The Challenges of Born-Digital Fiction: Editions, Translations, and Emulations: The Multimedia Accompaniment to the Print Edition

Loading Screens for the 1992 Mac Edition of afternoon & 1994 Mac Edition of Victory Garden

 

As both video clips demonstrate, the loading screen of early hypertext literature created on the Storyspace platform offers much useful information about the work.

First, the number of nodes and links alerts readers to the size of a work, much like the number of pages of a book provides readers with a sense of the time commitment to it. Joyce's 1992 Macintosh Edition of afternoon, a noon, for example, is 177 kilobytes in size and has 539 Spaces (nodes of text), and 951 Links. It takes approximately 34 seconds to load on the Macintosh Classic. In comparison, Moulthrop's Victory Garden is 713 kilobytes in size and has 993 Places (nodes of text) and 2804 Links. On the same computer it takes approximately 3:40 minutes to load. Grigar remembers launching Victory Garden and, then, leaving it to load while she made herself a cup of coffee.

Second, the terms, "Spaces" and "Places," explain the way hypertexts are expressed spatially. Beginning with its release in 1990, afternoon, a story uses Spaces, a convention perhaps influenced by the notion of "spatial form" attributed to Joseph Frank and cited in Jay David Bolter's Writing Space (1991) as the way of talking about the "architecture of a text that works against the 'strict causal-chronological order'" (159). This conceptual perspective makes sense since Bolter and Joyce, along with John B. Smith, developed Storyspace before licensing the software to Bernstein at Eastgate Systems, Inc. in the late 1980s, and Joyce's novel figures largely in Bolter's book about hypertext. On the other hand, from the earliest edition onward of Victory Garden, Moulthrop refers to nodes as Places, suggesting a physical environment with surfaces and boundaries that humans can experience and locate on a map. Influenced as he was by Jorge Luis Borge's "The Garden of Forking Paths," Moulthrop uses the labyrinth as the metaphor to explain aspects of hypertext and the garden as a map for his novel. 

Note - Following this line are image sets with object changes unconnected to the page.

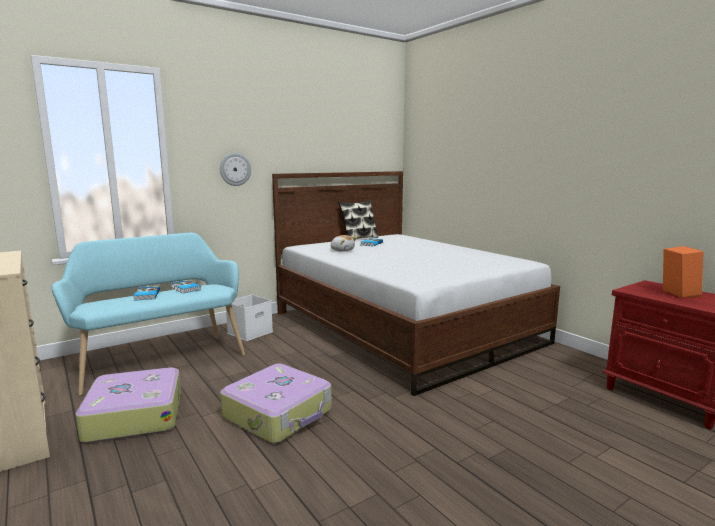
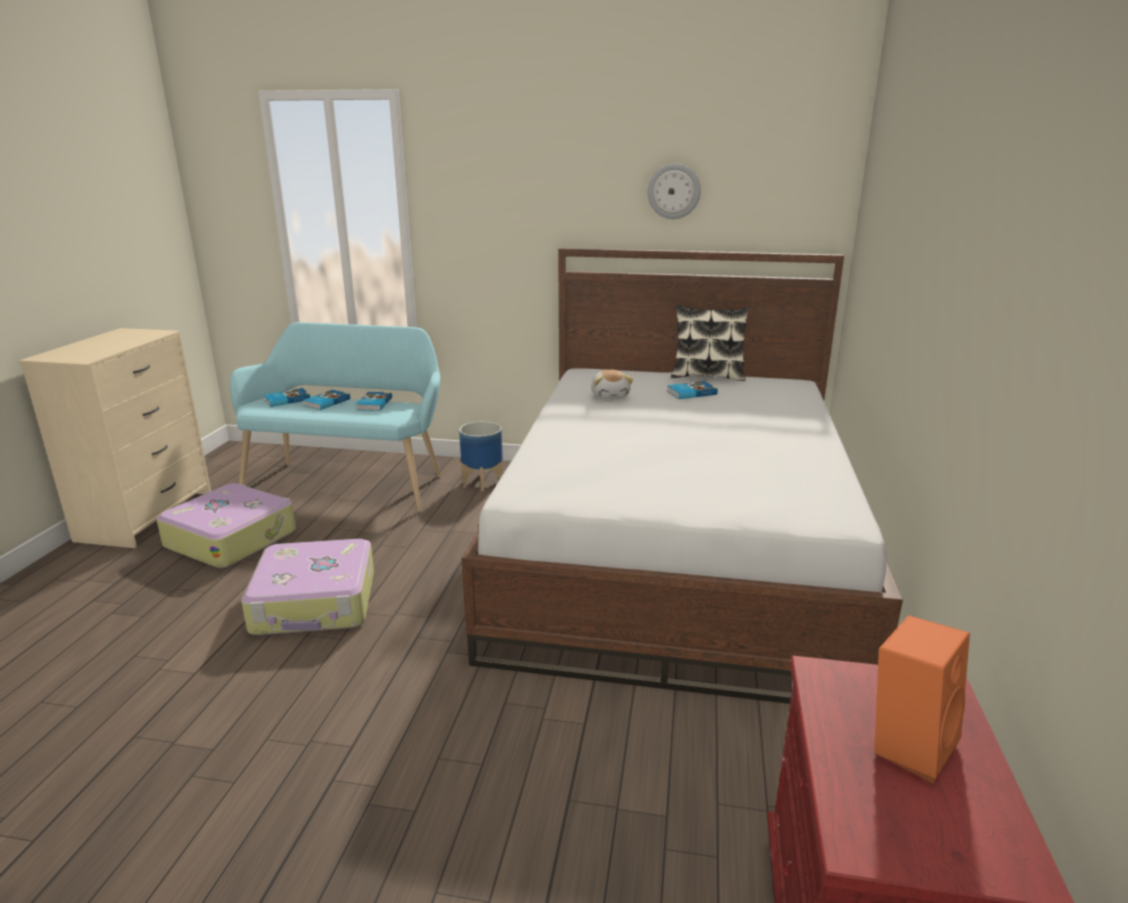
camera: 45 degrees right, 10 degrees up
(108, 301) = (286, 400): none -> book
(235, 169) = (501, 238): wall clock -> wall clock (674, 191)
(250, 332) = (483, 481): white storage box -> planter

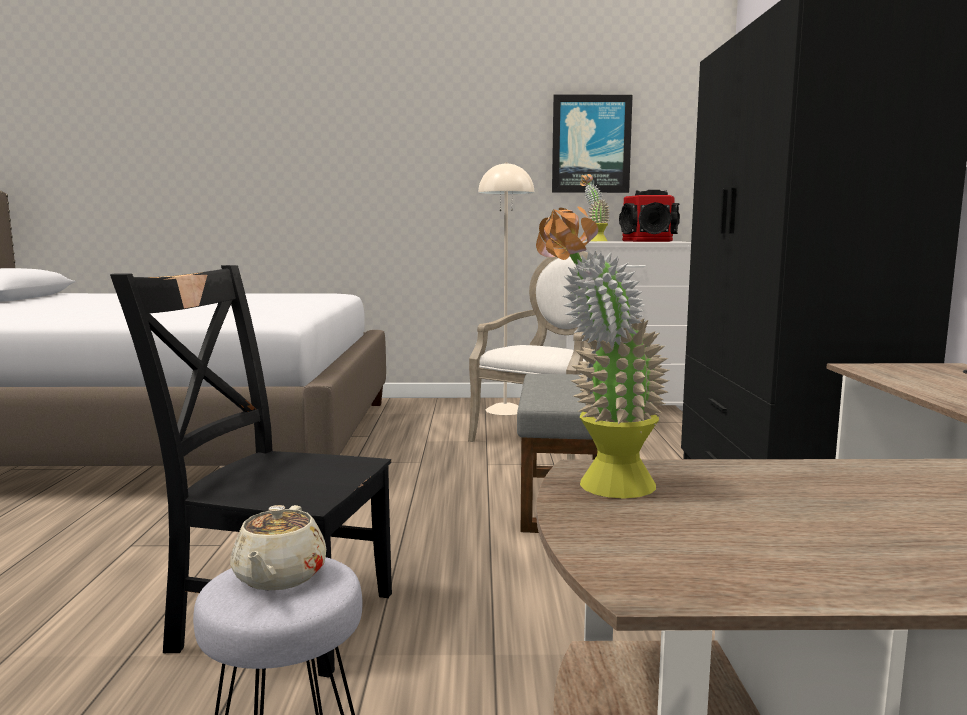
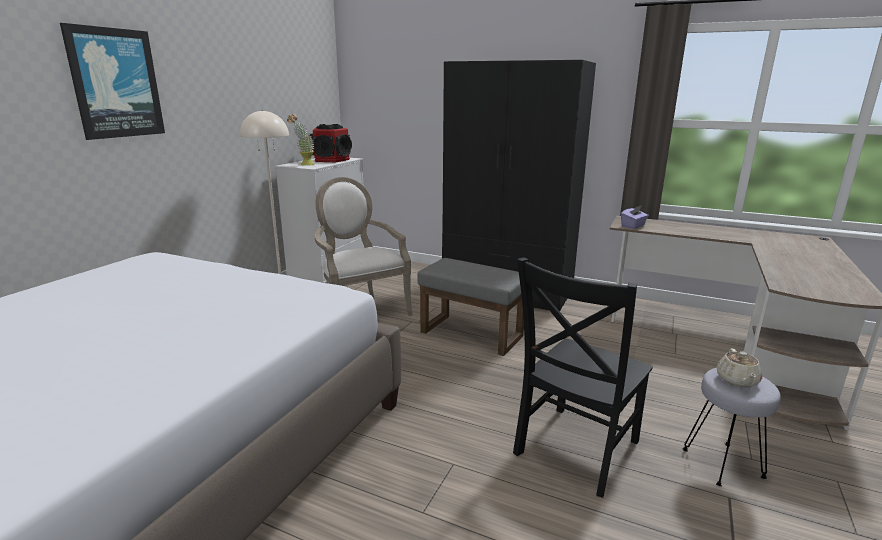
camera: 65 degrees left, 10 degrees up
(279, 577) = (737, 381): beige teapot -> beige teapot turned 75 degrees clockwise
(591, 144) = (276, 87): picture -> picture (115, 83)
(600, 488) = (802, 290): potted plant -> none
(892, 372) = (633, 226): none -> purple tissue box

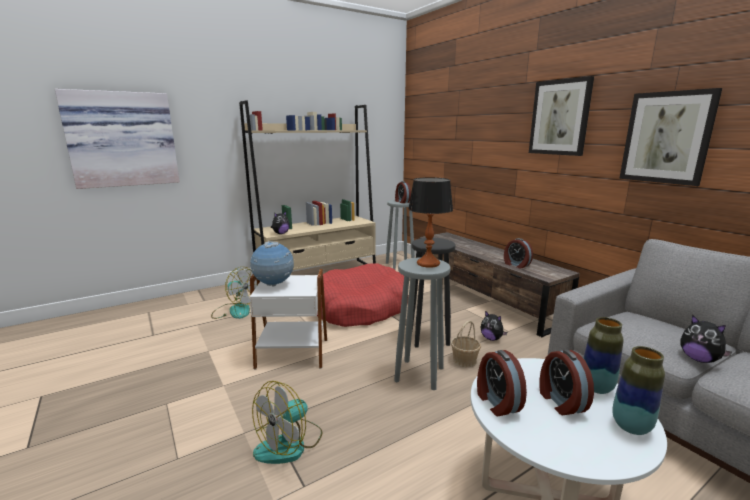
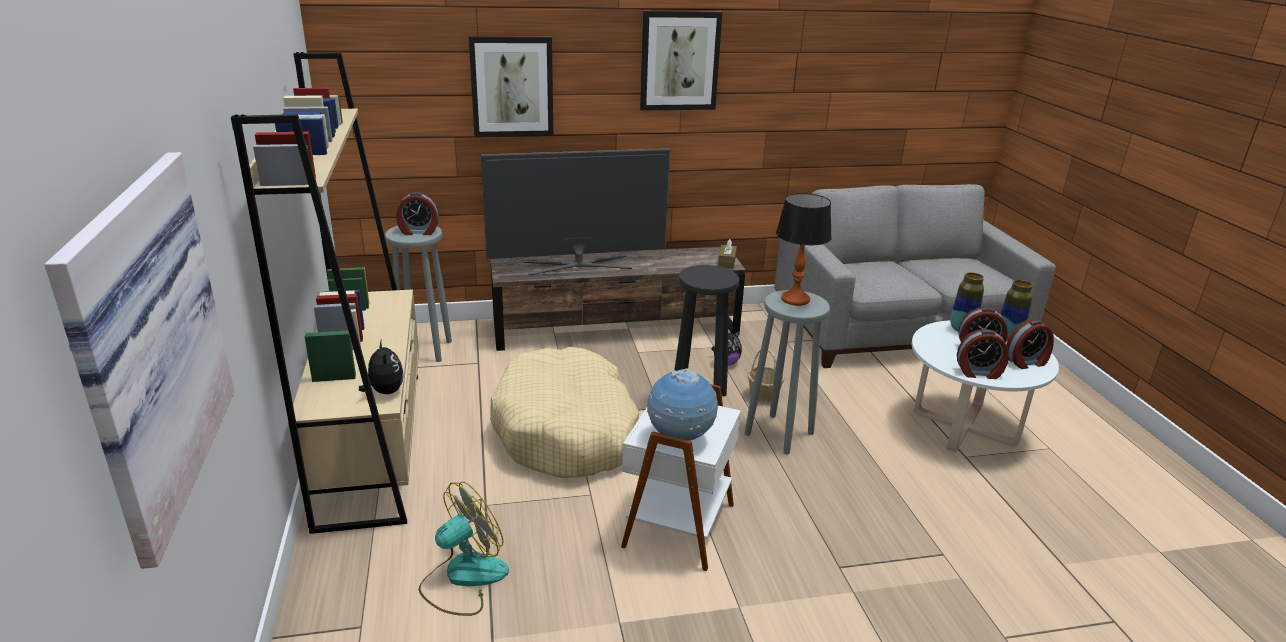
camera: 70 degrees left, 10 degrees up
(290, 444) = (880, 555): fan -> none
(360, 307) = (567, 431): red dog bed -> beige dog bed
(468, 246) = (578, 265): none -> television
(516, 265) = (679, 265): alarm clock -> alarm clock (1026, 362)
(548, 275) = (726, 262): none -> brown tissue box
(666, 137) = (800, 84): picture -> picture (512, 87)
(699, 359) = (922, 280): plush toy -> none

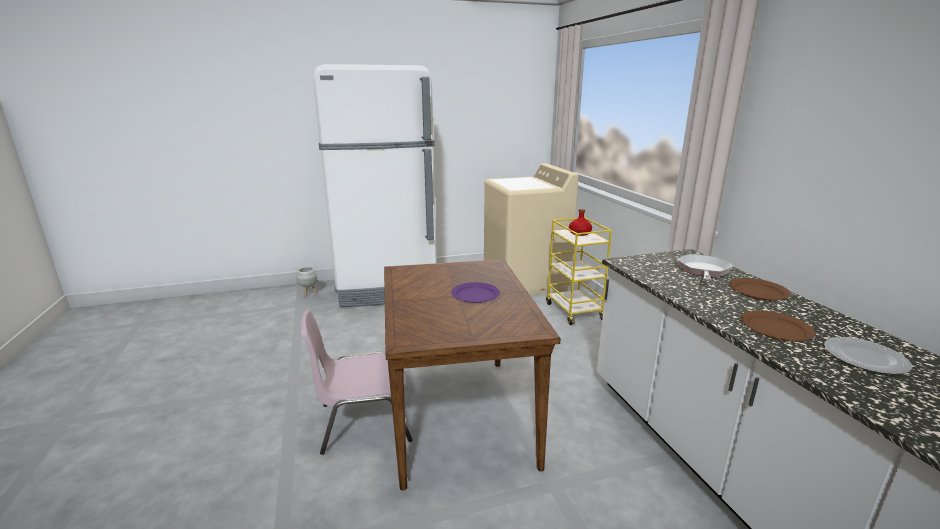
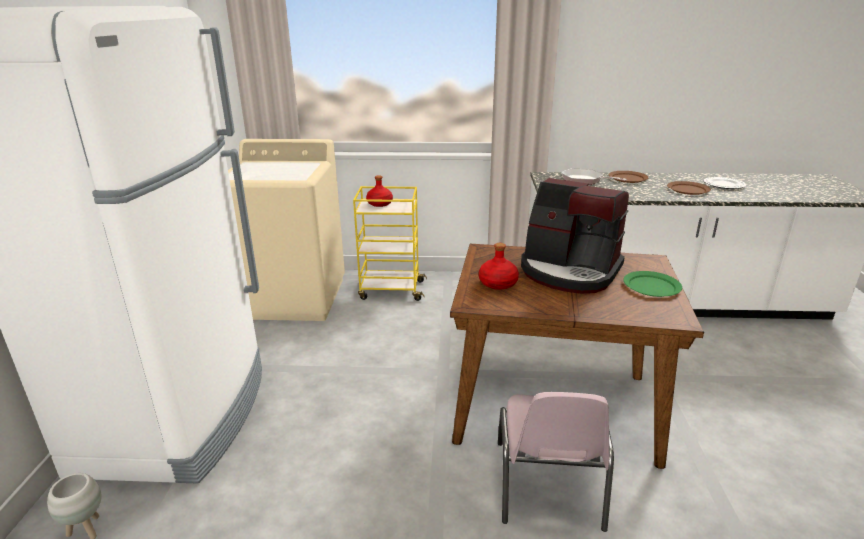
camera: 70 degrees left, 5 degrees up
(435, 274) = (498, 283): none -> red bottle
(468, 329) = (651, 286): none -> green plate
(475, 295) = (569, 271): purple plate -> coffee machine

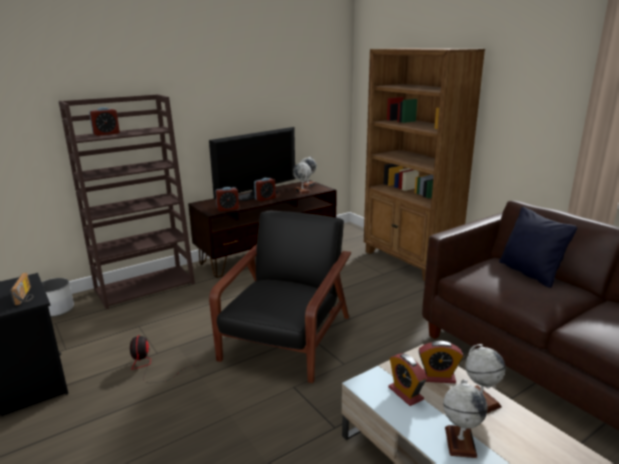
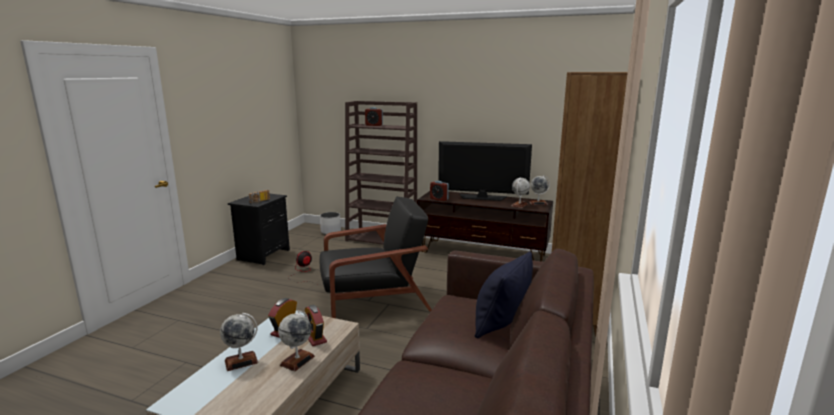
camera: 55 degrees right, 5 degrees down
(265, 198) = (479, 201): alarm clock -> none

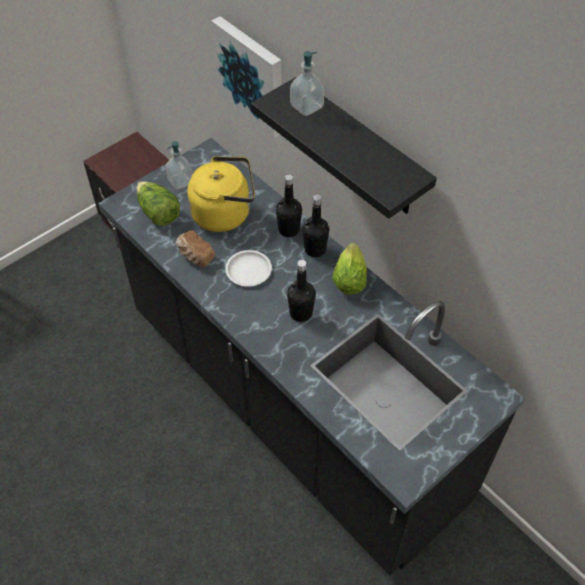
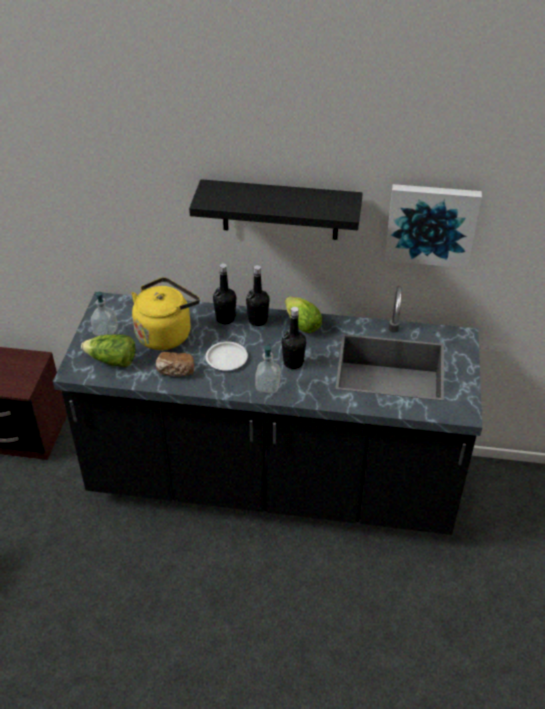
camera: 40 degrees left, 10 degrees down
(251, 76) = (143, 205): picture -> picture (431, 224)
(306, 107) = (231, 192): soap dispenser -> soap dispenser (267, 386)

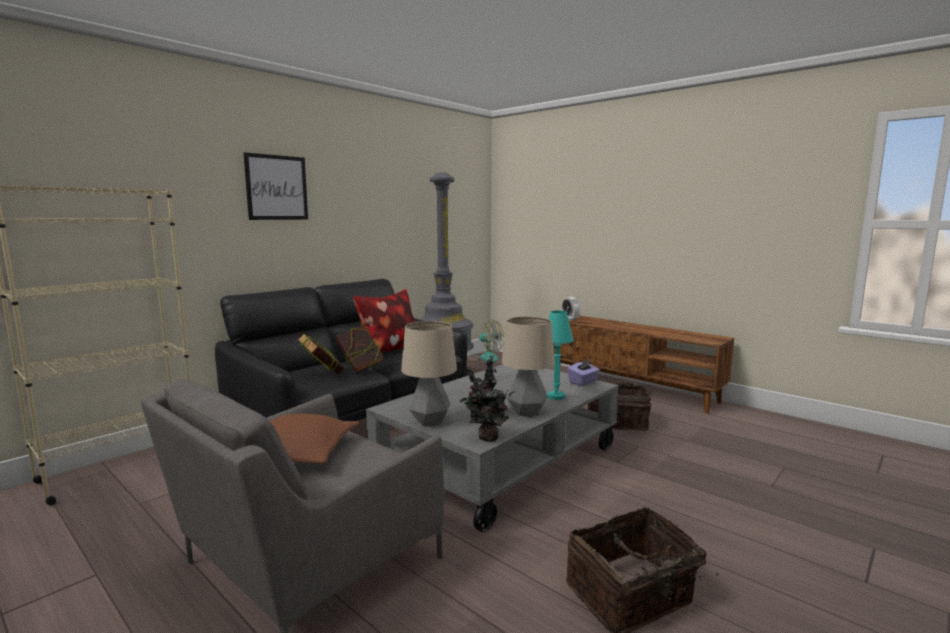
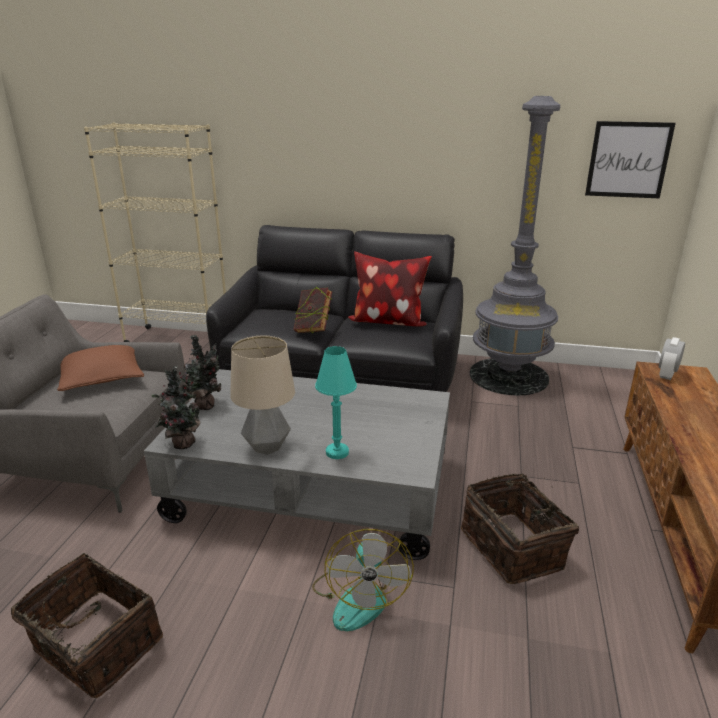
camera: 60 degrees right, 15 degrees up
(277, 187) = (326, 118): picture -> picture (628, 160)
(322, 374) = (275, 323): book -> none
(429, 422) = (205, 405): table lamp -> potted plant
(484, 358) = (610, 379): fan -> fan (359, 597)
(583, 382) = (414, 459): purple tissue box -> none

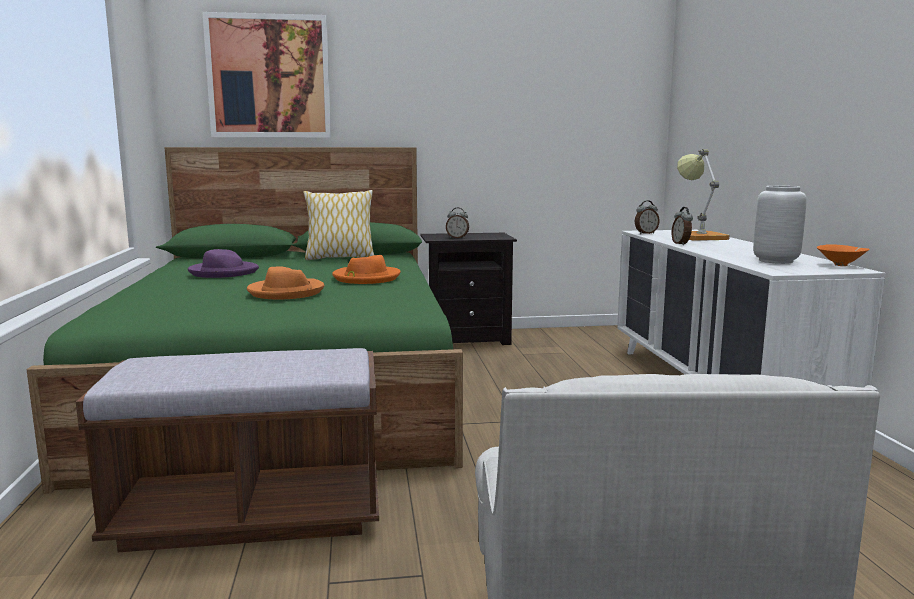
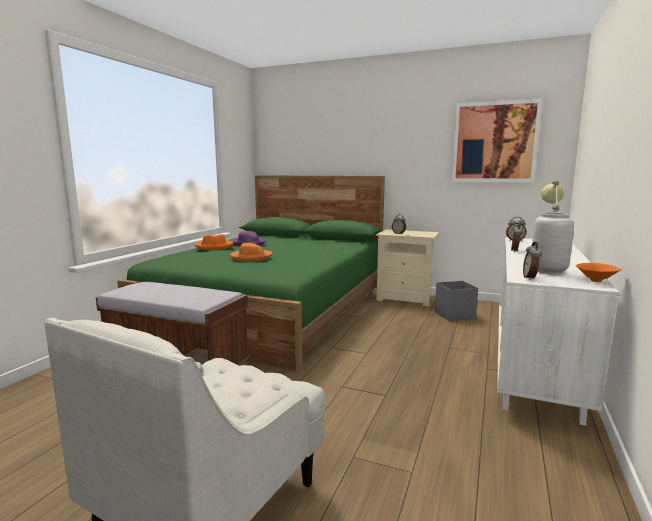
camera: 30 degrees right, 0 degrees up
(269, 77) = (307, 136): picture -> picture (494, 142)
(340, 258) = (324, 240): pillow -> none
(366, 278) = (308, 253): orange hat -> orange hat (213, 246)
(467, 339) = (406, 298): black nightstand -> beige nightstand
(559, 350) = (455, 315): none -> grey storage box
(781, 269) = (530, 278): none -> alarm clock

Writing a decade after Bolter's book and the two hypertext novels were published, philosopher and hypertext author David Kolb offers a pragmatic perspective that draws on architecture and city planning, specifying that space "can be treated as a collection of points and geometric relations" and place as "locations where we define significant regions, relations, and transitions . . . with a social net that defines possibilities of meaning and action."